Busek stellt fest, dass ein neues Mittel­europa entstanden ist: Jene Staaten, die nun zwischen EU und Russland liegen, die Ukraine, Weißrussland, Moldawien und der Westbalkan. Mittel­europa dehne sich seit dem Ende des Kalten Krieges konti­nu­ierlich nach Osten und Südosten aus, und Busek zitiert dazu den ukrai­ni­schen Essay­isten Jurko Prohasko, wonach „der Maidan ein Erweckungs­er­lebnis für die Mittel­europa-Idee“ gewesen sei. Busek bilan­ziert: „Mit der Annexion der Krim und dem militä­ri­schen Konflikt in der Ostukraine hat Putin dazu beigetragen, dass die nationale Identität im nicht besetzten Teil der Ukraine erstens gefestigt wurde und zweitens mittel­eu­ro­päisch ausge­richtet ist.“

Ein europäi­scher Islam?

Mit Blick auf den Balkan lobt Busek zaghafte – und von ihm selbst in vielen Formaten mit voran­ge­triebene – regionale Koope­ra­tionen, beklagt aber zugleich eine „Erwei­te­rungs­mü­digkeit auf Seiten der EU“ und verlangt vor allem mit Blick auf die Auswan­derung junger Menschen eine erkennbare Beitritts­per­spektive. „Europa könnte von der Begeis­terung leben, durch die Verwandlung des Balkans wirklich eine Gemein­samkeit des Konti­nents geschaffen zu haben um damit für alle Nachbar­staaten (letztlich sogar für Russland) trotz einer kompli­zierten Struktur der Vielfalt attraktiv geworden zu sein.“ Solcher Missi­ons­drang scheint der verzagten EU derzeit eher wesens­fremd zu sein.

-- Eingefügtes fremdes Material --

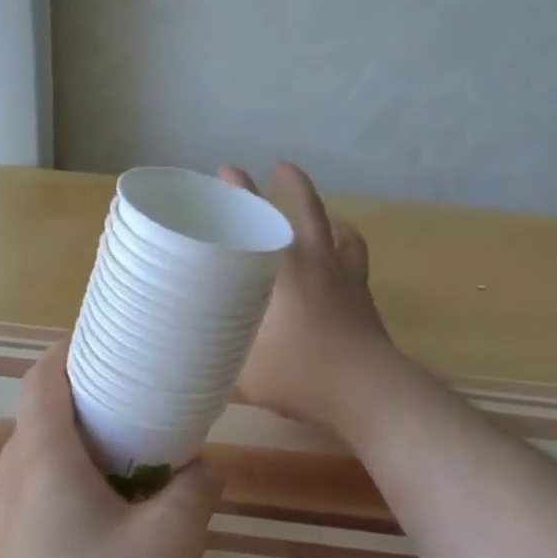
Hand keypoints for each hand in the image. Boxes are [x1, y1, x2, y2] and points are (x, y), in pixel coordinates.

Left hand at [0, 342, 220, 557]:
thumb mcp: (173, 544)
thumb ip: (195, 493)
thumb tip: (203, 471)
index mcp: (40, 460)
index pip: (39, 381)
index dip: (65, 354)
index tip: (100, 347)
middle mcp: (2, 485)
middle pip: (28, 423)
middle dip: (70, 409)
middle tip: (122, 418)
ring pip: (12, 468)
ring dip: (49, 455)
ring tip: (95, 475)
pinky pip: (5, 512)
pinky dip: (33, 499)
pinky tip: (67, 533)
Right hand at [217, 162, 398, 431]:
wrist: (366, 389)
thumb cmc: (300, 372)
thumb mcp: (244, 373)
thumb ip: (218, 363)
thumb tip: (190, 365)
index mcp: (283, 271)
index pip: (258, 220)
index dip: (241, 192)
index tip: (227, 170)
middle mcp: (316, 264)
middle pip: (307, 210)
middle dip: (292, 185)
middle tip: (280, 168)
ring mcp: (346, 279)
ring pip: (342, 233)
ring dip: (330, 218)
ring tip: (323, 217)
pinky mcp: (365, 300)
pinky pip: (357, 263)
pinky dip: (348, 252)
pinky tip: (342, 262)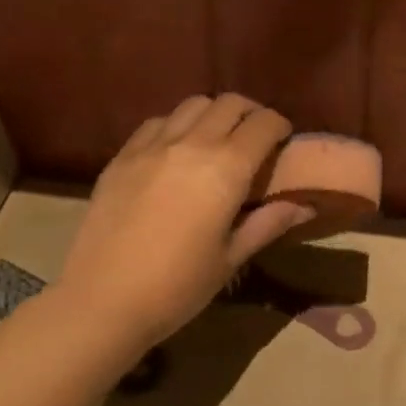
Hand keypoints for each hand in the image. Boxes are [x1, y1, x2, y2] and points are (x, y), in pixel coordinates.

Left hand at [58, 94, 311, 348]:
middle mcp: (192, 144)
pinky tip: (175, 151)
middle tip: (255, 137)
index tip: (283, 140)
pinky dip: (176, 126)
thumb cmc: (176, 287)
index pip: (264, 123)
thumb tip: (304, 206)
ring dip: (214, 114)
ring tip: (216, 139)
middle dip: (250, 113)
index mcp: (226, 168)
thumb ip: (268, 223)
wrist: (101, 302)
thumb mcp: (231, 258)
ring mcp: (153, 146)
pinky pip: (157, 122)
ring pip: (193, 105)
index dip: (280, 126)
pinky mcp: (122, 156)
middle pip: (230, 103)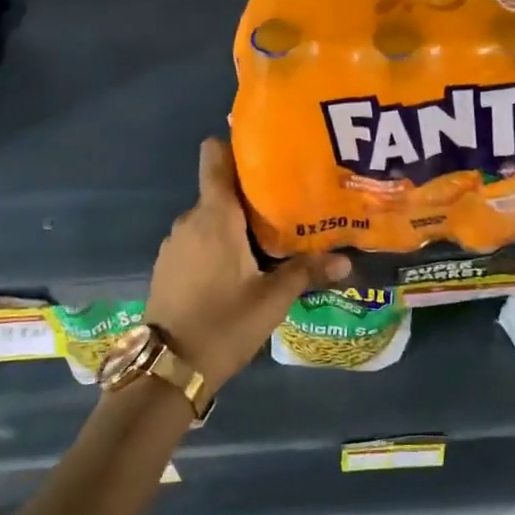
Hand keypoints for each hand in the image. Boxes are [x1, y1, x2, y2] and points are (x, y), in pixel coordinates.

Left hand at [145, 139, 350, 391]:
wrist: (168, 368)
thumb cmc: (224, 323)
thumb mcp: (272, 299)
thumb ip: (307, 272)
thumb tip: (347, 260)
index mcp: (215, 215)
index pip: (215, 157)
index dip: (236, 146)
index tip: (265, 151)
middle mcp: (190, 220)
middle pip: (221, 190)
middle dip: (251, 194)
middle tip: (288, 204)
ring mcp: (174, 243)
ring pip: (210, 217)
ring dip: (235, 223)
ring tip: (269, 238)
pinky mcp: (167, 265)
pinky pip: (197, 239)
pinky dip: (217, 243)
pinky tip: (239, 267)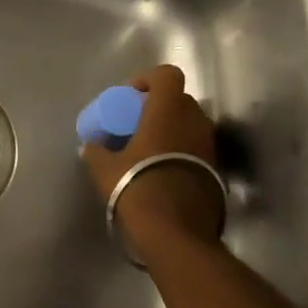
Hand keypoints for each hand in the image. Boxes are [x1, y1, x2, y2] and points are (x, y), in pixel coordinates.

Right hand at [81, 65, 222, 261]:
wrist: (175, 232)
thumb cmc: (136, 187)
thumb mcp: (104, 168)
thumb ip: (95, 151)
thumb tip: (91, 146)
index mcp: (168, 111)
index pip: (167, 75)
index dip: (148, 79)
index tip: (130, 97)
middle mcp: (195, 121)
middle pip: (179, 99)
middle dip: (158, 107)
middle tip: (136, 124)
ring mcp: (209, 146)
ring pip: (190, 124)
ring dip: (171, 129)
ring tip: (148, 149)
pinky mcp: (216, 170)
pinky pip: (196, 148)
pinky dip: (181, 151)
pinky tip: (161, 170)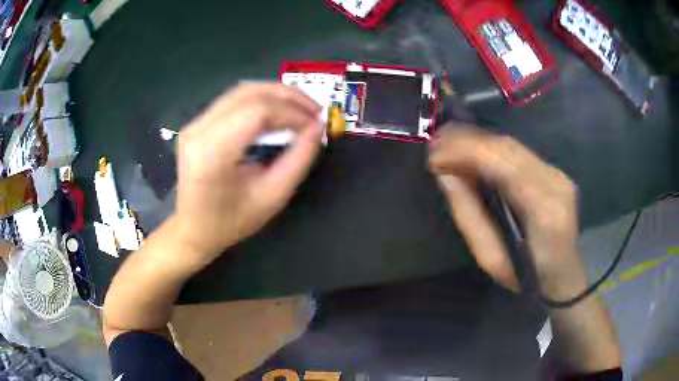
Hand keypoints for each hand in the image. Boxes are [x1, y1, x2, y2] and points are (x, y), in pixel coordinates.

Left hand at [172, 83, 322, 265]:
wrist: (193, 229)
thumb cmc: (231, 222)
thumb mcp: (272, 196)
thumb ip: (299, 159)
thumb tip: (317, 127)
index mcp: (212, 154)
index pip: (257, 113)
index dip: (292, 112)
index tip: (316, 124)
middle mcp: (198, 131)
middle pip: (249, 93)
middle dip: (288, 96)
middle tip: (315, 109)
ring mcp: (194, 124)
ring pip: (242, 91)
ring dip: (276, 94)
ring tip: (301, 108)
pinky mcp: (197, 123)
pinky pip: (234, 100)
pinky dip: (261, 100)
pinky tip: (278, 111)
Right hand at [429, 125, 587, 298]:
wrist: (562, 276)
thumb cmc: (525, 277)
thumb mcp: (489, 258)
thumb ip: (468, 214)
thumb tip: (445, 174)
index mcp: (542, 209)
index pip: (500, 163)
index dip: (463, 152)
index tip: (433, 158)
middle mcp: (554, 181)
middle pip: (506, 147)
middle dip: (466, 140)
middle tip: (435, 144)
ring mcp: (557, 173)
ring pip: (512, 145)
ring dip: (477, 140)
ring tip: (447, 144)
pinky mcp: (555, 171)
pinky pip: (519, 152)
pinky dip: (491, 148)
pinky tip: (473, 150)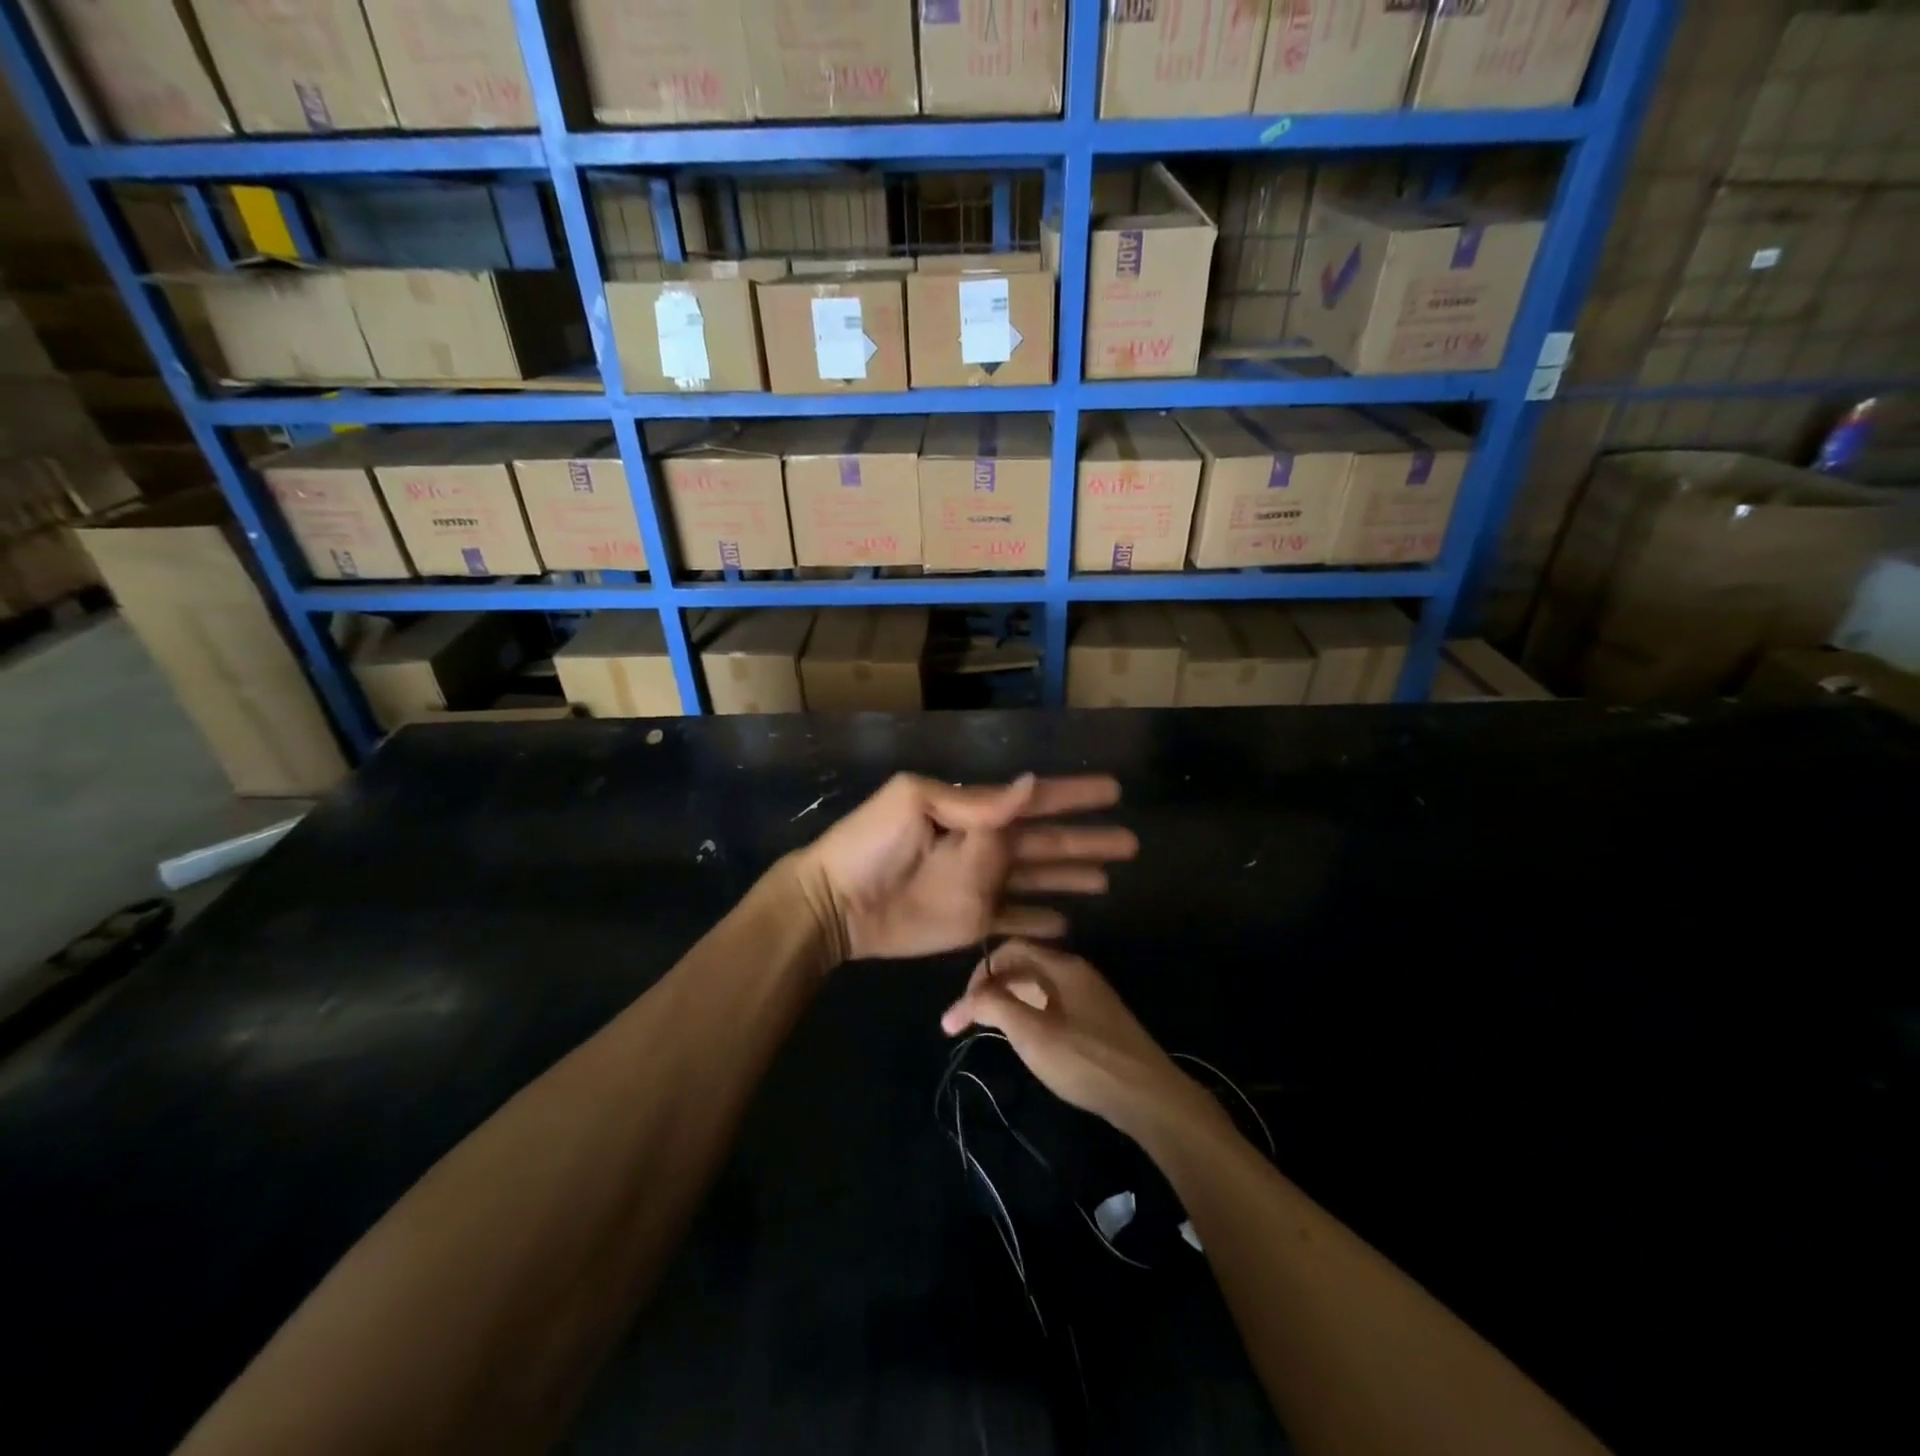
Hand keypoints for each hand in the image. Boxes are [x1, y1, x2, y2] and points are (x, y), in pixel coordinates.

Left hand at [795, 773, 1136, 962]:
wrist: (835, 903)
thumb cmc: (870, 844)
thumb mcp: (915, 803)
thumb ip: (974, 802)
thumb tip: (1030, 784)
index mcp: (975, 814)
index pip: (1036, 801)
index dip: (1074, 795)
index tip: (1113, 789)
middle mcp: (987, 848)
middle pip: (1049, 843)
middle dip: (1087, 840)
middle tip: (1130, 842)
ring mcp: (982, 887)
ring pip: (1040, 879)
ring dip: (1072, 876)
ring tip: (1109, 879)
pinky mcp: (973, 924)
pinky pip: (1016, 922)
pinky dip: (1041, 922)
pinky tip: (1068, 923)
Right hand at [939, 940, 1225, 1142]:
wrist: (1150, 1097)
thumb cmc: (1086, 1061)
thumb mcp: (1033, 1034)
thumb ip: (997, 1006)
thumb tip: (970, 994)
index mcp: (1063, 966)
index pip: (1010, 950)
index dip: (979, 974)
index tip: (960, 1010)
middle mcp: (1077, 972)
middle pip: (1023, 966)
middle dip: (990, 989)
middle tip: (966, 1022)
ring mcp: (1090, 996)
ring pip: (1038, 986)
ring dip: (1008, 1001)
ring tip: (987, 1029)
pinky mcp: (1098, 1020)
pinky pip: (1053, 1003)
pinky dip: (1029, 1013)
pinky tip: (1024, 1039)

Und an dieser Stelle fügen Busek und Brix einen noch kühneren Gedanken an: Die Erwei­terung um Serbien, Mazedonien, Albanien, schließlich Bosnien-Herze­gowina und Kosovo bietet der EU eine Chance, die Rolle des Islam in Europa mithilfe der überall dort lebenden autochthonen Muslime auf eine völlig neue Grundlage zu stellen. „Es müsste in Mittel­europa ein Interesse daran geben, sich mit EU-weit tragfä­higen, insti­tu­tionell abgesi­cherten Lösungen für den Umgang mit dem Islam, wenn man so will mit der insti­tu­tio­nellen Basis eines ‚europäi­schen Islam‘ auseinanderzusetzen.“

Das wäre nicht ohne histo­ri­sches Vorbild, und Busek verweist genüsslich darauf: Öster­reich beschloss 1912, nach der Annexion Bosniens, ein (bis heute fortent­wi­ckeltes) Islam­gesetz, das die religiösen Rechte der neuen Staats­an­ge­hö­rigen musli­mi­schen Glaubens als öffentlich-recht­licher Gemein­schaft regelte und verbriefte.
Busek ist kein Illusionist, er weiß um die Gefahr des Schei­terns Europas, und als adminis­tra­tiver Praktiker kennt er die Mühen der Ebene, aber er sieht neben all den Problemen in Mittel­europa einen Teil der Lösung.